- [Trabalho solicitado]
a) De acordo com o trecho sobre a coleta de lixo no litoral paulista, que parcela dos resíduos recolhidos é plástico?
b) Extraia do trecho sobre a coleta de lixo no litoral paulista a passagem que começa em "Em pouco mais" e termina em "ampliá-lo em breve.".
c) Dê continuidade ao trecho sobre os pescadores artesanais que recolhem lixo no litoral paulista, partindo do ponto em que ele para.

- [Trecho]

────────────────────

Em pouco mais de um ano, pescadores artesanais recolheram nada menos que 2,5 toneladas de resíduos do mar no litoral paulista em um programa de preservação marinha. Mais de 90% do lixo recolhido é plástico, apontam dados da Fundação Florestal, que gere o projeto e decidiu ampliá-lo em breve.

“É bastante lixo. No meu barco, por dia, são de dois a três quilos. Bastante, né?”, explicou em entrevista nesta terça-feira (31) Randall Ribeiro, um pescador artesanal de Itanhaém que entrou para o projeto no ano passado. “Sempre lixo miúdo. É mais plástico. Plástico pequeno, colherzinha de plástico, copo”.

────────────────────

- [Dados do exercício]
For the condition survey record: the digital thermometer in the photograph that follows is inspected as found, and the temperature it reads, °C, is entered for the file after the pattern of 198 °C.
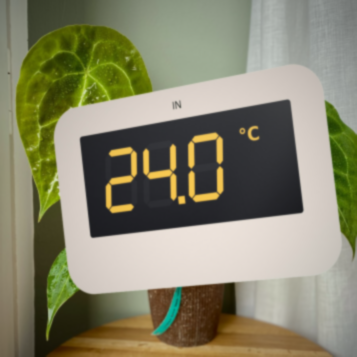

────────────────────

- [Resultados esperados]
a) Mais de 90%.

b)
Em pouco mais de um ano, pescadores artesanais recolheram nada menos que 2,5 toneladas de resíduos do mar no litoral paulista em um programa de preservação marinha. Mais de 90% do lixo recolhido é plástico, apontam dados da Fundação Florestal, que gere o projeto e decidiu ampliá-lo em breve.

c)
Com pescadores de camarão como Randall no centro da iniciativa, o programa, explicam interlocutores da Fundação Florestal, tenta atacar o círculo vicioso da poluição oceânica. Antes, o lixo enroscado nas redes de arrasto dos pescadores só tinha duas destinações possíveis: era devolvido ao mar ou, na melhor das hipóteses, recolhido por conta própria pelos operários marinhos e descartado em lixeiras comuns.

Pescador Randall
Pescador Randall Ribeiro na costa de Itanhaém - Imagem: Acervo 

Agora, nas ainda poucas cidades praianas onde funciona o projeto, os resíduos são entregues em postos de coleta específicos pelos pescadores que, em troca, recebem uma remuneração por quilo de lixo retirado do oceano.

“O projeto incentiva os pescadores a trazerem esse lixo para o continente para destiná-lo corretamente, remunerando-os por este serviço, além de reconhecer o trabalho dos que já o faziam voluntariamente”,  disse à reportagem a Fundação Florestal.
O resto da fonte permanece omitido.